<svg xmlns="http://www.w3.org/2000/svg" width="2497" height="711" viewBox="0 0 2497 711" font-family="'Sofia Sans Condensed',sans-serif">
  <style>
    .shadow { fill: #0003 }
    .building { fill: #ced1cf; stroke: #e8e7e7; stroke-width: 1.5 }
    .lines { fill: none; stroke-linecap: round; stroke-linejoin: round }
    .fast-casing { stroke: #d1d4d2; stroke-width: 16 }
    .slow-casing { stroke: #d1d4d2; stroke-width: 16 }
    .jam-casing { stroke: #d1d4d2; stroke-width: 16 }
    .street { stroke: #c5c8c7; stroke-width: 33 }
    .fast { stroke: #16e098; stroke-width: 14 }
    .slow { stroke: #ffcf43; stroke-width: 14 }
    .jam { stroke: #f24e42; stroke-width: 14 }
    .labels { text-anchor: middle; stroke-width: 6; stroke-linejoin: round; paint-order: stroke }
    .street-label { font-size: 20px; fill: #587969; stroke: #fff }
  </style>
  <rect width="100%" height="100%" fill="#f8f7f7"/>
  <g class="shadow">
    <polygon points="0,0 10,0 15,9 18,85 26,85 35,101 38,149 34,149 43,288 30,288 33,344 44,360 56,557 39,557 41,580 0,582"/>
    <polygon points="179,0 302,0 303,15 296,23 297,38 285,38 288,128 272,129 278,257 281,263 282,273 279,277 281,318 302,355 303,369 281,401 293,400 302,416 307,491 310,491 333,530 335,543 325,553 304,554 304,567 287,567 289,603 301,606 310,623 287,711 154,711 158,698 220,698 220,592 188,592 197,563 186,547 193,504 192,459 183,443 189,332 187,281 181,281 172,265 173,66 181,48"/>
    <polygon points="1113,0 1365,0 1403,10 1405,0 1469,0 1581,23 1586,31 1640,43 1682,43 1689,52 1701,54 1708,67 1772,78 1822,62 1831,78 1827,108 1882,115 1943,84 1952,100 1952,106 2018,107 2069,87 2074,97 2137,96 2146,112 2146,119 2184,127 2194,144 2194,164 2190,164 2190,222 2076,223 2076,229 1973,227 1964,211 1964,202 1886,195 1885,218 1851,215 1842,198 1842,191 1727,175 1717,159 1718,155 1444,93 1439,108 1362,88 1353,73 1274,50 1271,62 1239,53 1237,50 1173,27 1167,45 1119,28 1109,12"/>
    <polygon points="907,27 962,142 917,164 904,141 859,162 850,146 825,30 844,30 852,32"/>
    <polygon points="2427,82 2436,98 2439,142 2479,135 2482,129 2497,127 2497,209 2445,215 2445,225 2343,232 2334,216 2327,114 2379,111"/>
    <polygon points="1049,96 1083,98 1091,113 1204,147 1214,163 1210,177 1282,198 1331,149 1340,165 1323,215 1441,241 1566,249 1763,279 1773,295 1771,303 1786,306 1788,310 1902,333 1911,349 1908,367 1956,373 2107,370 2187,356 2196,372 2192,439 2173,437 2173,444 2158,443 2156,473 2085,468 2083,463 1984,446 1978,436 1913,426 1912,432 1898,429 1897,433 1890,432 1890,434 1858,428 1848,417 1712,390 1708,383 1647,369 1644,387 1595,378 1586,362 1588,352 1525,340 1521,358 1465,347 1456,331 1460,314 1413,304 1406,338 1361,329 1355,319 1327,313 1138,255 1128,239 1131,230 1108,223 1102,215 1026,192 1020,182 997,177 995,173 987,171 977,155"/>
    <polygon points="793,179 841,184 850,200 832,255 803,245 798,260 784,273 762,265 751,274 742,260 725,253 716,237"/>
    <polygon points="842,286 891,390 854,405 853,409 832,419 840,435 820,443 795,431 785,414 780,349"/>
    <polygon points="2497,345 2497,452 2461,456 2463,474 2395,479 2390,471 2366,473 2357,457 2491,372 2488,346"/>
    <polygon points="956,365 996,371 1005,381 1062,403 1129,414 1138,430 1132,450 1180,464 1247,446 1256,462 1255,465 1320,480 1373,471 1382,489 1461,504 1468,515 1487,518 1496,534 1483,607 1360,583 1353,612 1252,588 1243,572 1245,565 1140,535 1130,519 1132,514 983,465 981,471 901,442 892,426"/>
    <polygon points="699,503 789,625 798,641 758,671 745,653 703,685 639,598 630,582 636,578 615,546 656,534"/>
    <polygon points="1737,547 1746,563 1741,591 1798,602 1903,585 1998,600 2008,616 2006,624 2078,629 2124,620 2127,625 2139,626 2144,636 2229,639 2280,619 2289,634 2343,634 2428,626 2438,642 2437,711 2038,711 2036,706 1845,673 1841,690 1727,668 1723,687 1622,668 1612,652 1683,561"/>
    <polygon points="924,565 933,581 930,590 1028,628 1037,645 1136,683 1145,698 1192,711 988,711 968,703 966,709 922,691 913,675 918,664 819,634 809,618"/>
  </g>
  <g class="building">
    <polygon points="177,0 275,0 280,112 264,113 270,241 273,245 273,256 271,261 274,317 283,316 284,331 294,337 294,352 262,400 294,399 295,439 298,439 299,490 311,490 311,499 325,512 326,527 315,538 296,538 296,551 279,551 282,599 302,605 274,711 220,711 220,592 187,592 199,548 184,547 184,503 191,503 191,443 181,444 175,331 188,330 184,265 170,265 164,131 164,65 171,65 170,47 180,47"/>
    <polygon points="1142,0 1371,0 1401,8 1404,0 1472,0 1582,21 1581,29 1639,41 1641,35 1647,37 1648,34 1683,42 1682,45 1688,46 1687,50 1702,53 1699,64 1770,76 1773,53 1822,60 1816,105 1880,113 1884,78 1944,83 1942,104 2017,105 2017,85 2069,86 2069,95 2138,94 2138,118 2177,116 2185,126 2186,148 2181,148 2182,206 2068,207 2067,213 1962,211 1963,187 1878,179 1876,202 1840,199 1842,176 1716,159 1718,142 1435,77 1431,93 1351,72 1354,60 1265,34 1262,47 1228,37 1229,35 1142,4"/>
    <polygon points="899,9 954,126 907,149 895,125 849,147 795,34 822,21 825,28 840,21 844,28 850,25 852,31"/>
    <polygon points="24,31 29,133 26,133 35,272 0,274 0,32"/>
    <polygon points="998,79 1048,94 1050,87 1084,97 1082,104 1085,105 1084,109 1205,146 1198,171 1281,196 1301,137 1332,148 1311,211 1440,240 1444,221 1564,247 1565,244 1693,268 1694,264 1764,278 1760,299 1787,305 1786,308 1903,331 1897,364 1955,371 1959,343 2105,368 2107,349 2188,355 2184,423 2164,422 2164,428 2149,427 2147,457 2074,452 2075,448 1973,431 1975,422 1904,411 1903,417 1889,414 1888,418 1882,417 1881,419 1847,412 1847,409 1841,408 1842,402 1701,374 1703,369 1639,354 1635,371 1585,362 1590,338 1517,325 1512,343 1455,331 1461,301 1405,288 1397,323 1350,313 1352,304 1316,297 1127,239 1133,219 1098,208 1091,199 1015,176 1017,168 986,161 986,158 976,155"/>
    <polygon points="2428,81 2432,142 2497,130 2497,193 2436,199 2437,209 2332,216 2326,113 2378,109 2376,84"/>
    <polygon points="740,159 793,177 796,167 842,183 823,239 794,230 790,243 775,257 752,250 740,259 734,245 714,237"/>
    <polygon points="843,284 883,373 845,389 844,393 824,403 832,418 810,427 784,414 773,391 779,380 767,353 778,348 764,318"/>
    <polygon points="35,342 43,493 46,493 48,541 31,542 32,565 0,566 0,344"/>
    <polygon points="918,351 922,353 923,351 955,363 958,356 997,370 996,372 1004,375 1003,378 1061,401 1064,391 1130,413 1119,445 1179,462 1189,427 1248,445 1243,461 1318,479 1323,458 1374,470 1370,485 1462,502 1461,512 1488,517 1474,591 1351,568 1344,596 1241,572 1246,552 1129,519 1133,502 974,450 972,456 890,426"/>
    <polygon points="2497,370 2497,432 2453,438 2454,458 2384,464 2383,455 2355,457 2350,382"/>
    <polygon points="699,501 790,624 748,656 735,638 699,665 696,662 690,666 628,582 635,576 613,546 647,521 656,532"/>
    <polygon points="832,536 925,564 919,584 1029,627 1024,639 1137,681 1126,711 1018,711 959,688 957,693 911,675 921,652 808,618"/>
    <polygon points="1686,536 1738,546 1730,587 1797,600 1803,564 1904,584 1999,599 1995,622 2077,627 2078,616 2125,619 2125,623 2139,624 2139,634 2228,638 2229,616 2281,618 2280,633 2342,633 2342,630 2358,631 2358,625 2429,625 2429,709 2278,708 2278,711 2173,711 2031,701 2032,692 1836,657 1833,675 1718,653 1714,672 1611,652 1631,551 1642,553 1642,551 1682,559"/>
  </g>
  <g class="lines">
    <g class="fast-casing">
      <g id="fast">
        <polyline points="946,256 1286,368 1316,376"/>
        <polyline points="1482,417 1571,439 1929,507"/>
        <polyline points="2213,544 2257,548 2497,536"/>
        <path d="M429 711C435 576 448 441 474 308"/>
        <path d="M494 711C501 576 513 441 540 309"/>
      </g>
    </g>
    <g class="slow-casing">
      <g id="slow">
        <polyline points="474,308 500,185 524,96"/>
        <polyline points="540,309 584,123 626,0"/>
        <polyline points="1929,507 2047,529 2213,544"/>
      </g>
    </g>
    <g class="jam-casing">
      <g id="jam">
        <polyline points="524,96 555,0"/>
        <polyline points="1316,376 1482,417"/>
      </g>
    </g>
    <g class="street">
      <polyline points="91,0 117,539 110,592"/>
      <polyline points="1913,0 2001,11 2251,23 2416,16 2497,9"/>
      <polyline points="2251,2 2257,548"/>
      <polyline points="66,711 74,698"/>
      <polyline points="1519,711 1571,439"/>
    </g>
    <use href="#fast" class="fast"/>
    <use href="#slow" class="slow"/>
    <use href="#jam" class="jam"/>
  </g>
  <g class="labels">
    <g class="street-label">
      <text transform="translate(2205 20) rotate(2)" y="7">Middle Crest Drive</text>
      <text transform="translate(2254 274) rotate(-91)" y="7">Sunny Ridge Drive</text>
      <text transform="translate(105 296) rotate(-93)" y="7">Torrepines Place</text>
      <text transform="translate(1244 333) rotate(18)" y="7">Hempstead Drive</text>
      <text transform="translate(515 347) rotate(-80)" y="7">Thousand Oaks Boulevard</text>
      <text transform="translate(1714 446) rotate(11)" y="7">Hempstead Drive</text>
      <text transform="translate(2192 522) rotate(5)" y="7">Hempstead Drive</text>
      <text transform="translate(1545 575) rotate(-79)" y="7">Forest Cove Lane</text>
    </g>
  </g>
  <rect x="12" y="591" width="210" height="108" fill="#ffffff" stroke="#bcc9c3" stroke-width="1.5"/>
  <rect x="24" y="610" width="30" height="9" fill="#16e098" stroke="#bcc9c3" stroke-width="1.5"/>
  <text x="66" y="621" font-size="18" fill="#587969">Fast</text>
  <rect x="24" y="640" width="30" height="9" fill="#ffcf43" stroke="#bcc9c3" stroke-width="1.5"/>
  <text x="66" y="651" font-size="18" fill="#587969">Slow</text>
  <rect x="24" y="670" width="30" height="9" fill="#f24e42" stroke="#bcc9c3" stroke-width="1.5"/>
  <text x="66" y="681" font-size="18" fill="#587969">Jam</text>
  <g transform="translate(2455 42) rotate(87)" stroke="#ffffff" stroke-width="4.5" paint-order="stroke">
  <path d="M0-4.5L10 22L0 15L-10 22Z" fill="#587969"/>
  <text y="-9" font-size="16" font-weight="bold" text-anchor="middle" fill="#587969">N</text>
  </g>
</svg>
+++
(Task prompt) Report every line in the data above in which the word "lines" appears.

(Task response)
    .lines { fill: none; stroke-linecap: round; stroke-linejoin: round }
  <g class="lines">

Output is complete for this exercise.